Именно в этот момент, как раз когда он расписывал, как мало его волнуют люди, которым он должен сочувствовать, "мои слова обратились в видение. Я увидел самарянина в старинном костюме — в платье и тюрбане. Он склоняется над грязной, окровавленной, скорченной фигурой на земле. И внезапно... у доброго самарянина оказалось лицо Иисуса, а в еврее — несчастной жертве разбойников — я с ужасом узнал самого себя.
Словно при яркой вспышке я видел, как Иисус наклоняется и влажной тряпкой обтирает мои раны, смывает с них кровь. И вот, когда Он склонился надо мной, я увидел, как я — несчастный, израненный разбойниками — поднимаю веки, раскрываю губы и словно в замедленной съемке плюю Ему в лицо.
Я видел это совершенно отчетливо, хотя не верил ни в какие видения, ни в достоверность Библии, ни даже в Иисуса Христа.
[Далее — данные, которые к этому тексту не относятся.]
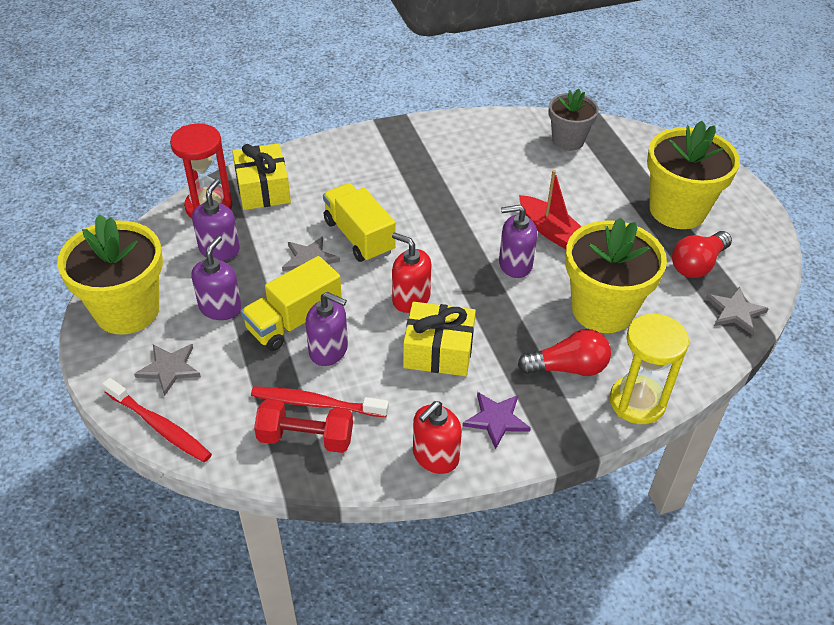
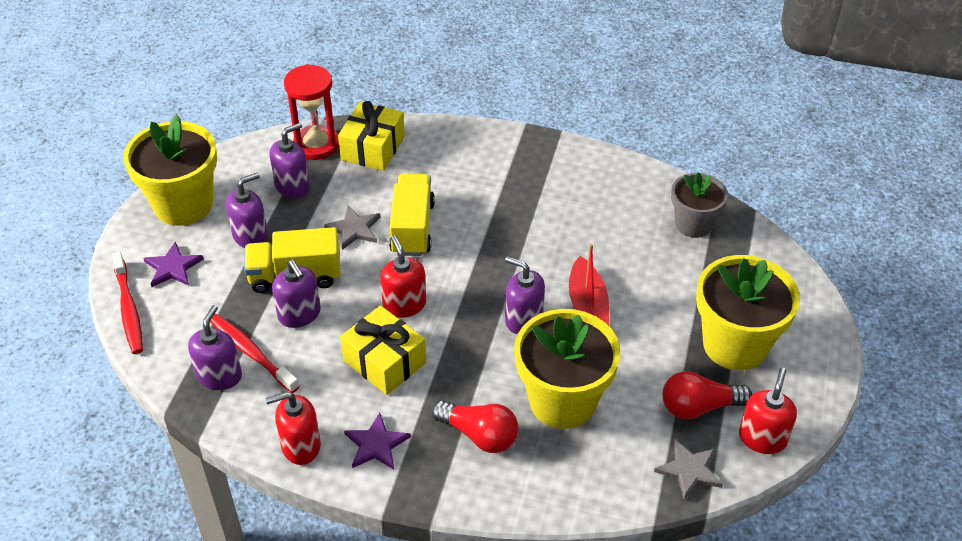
camera: 35 degrees right, 0 degrees up
(169, 369) = (173, 267): grey star -> purple star
(305, 438) = (219, 376): red dumbbell -> purple soap dispenser
(637, 402) = (510, 498): yellow hourglass -> none
(757, 264) = (762, 438): none -> red soap dispenser

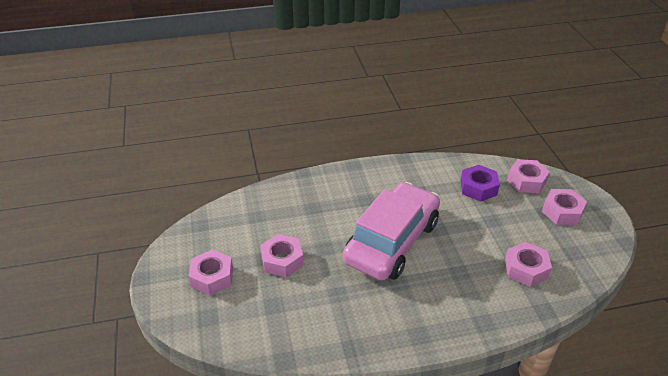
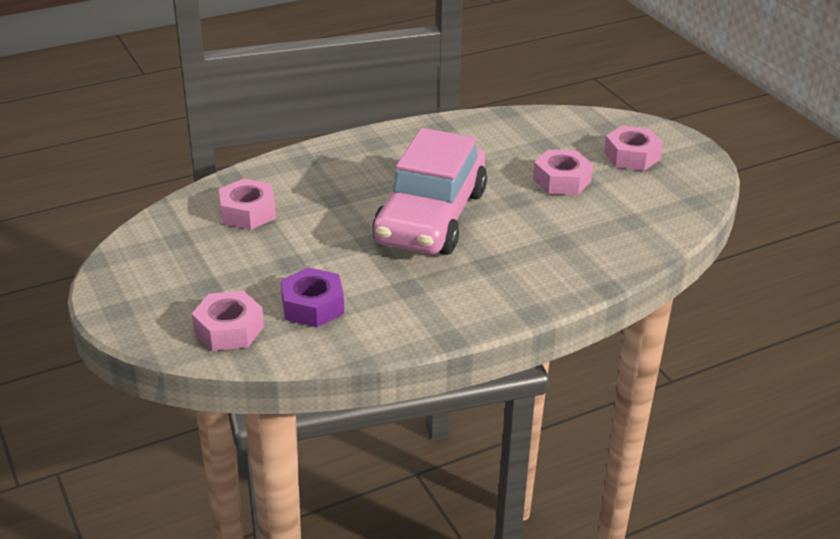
camera: 165 degrees right, 5 degrees down
(562, 212) = (179, 289): pink nut -> none

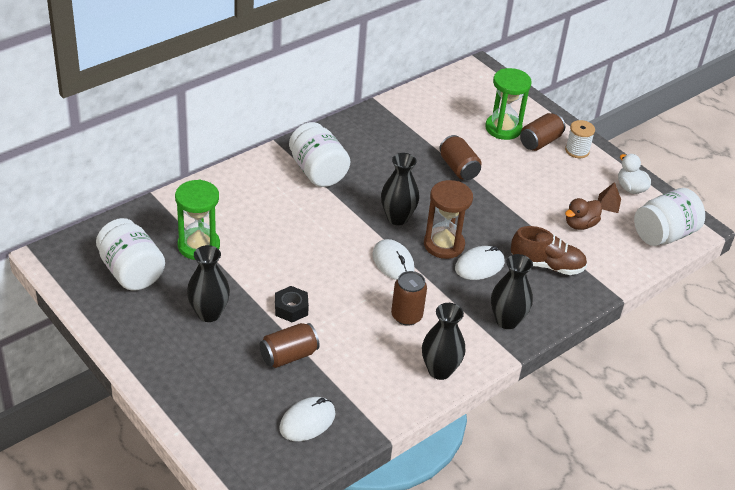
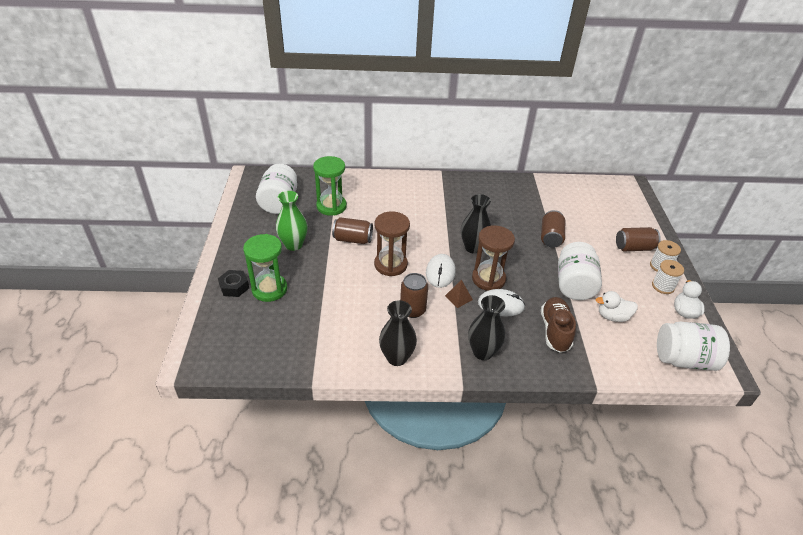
camera: 40 degrees right, 0 degrees up
(209, 313) = (293, 245): black vase -> green vase
(288, 356) = (310, 293): brown can -> brown can (353, 239)
(291, 308) = (344, 267): black nut -> black nut (234, 287)
(307, 421) = (275, 339): white mouse -> none
(318, 171) = (449, 198): white jar -> white jar (574, 285)
(336, 280) = (390, 265): none -> brown hourglass
(503, 128) = (612, 227): green hourglass -> green hourglass (269, 289)
(547, 265) = (555, 331): brown shoe -> brown shoe turned 135 degrees counterclockwise
(580, 224) = (612, 316): brown duck -> white duck
(595, 171) = (663, 286): none -> white spool
(608, 203) = (653, 313): brown pyramid -> brown pyramid (458, 297)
Это потрясло меня. Я оборвал молитву, встал и вышел из комнаты".
Обе эти истории объединяет один важный момент: их герои изначально отвергают Евангельскую заповедь любви. Православный школьник - в силу "травматического жизненного опыта", семинарист-пятидесятник – из-за личного неверия и цинизма. Их отношение меняют не слова и рассуждения и даже не чей-то благой пример, их меняет личная Встреча с Богом.
В истории Филиппа Янси есть и ещё одна интересная деталь. Обратите внимание, как все это выглядит со стороны: семинарист произносит богохульные речи и резко выходит из комнаты. Вряд ли кто-то из свидетелей осознал, что произошло на их глазах.
И это возвращает нас к тому, о чем мы не раз говорили – твоя встреча с Богом принадлежит только тебе. Ты можешь вспоминать и рассказывать о ней, но ты никогда не сможешь передать Его Образ другому человеку. И в этом смысле это – только твой Бог, Тот, Кто открылся лично тебе. И, возможно, ты знаешь Его так, как не знает больше никто.
"Когда находит эта несказанная радость, тогда умолкают уста, и язык, и сердце – хранитель помыслов, ум – кормчий чувств, мысль – пролетающая и неудержимая птица" (Исаак Сирин).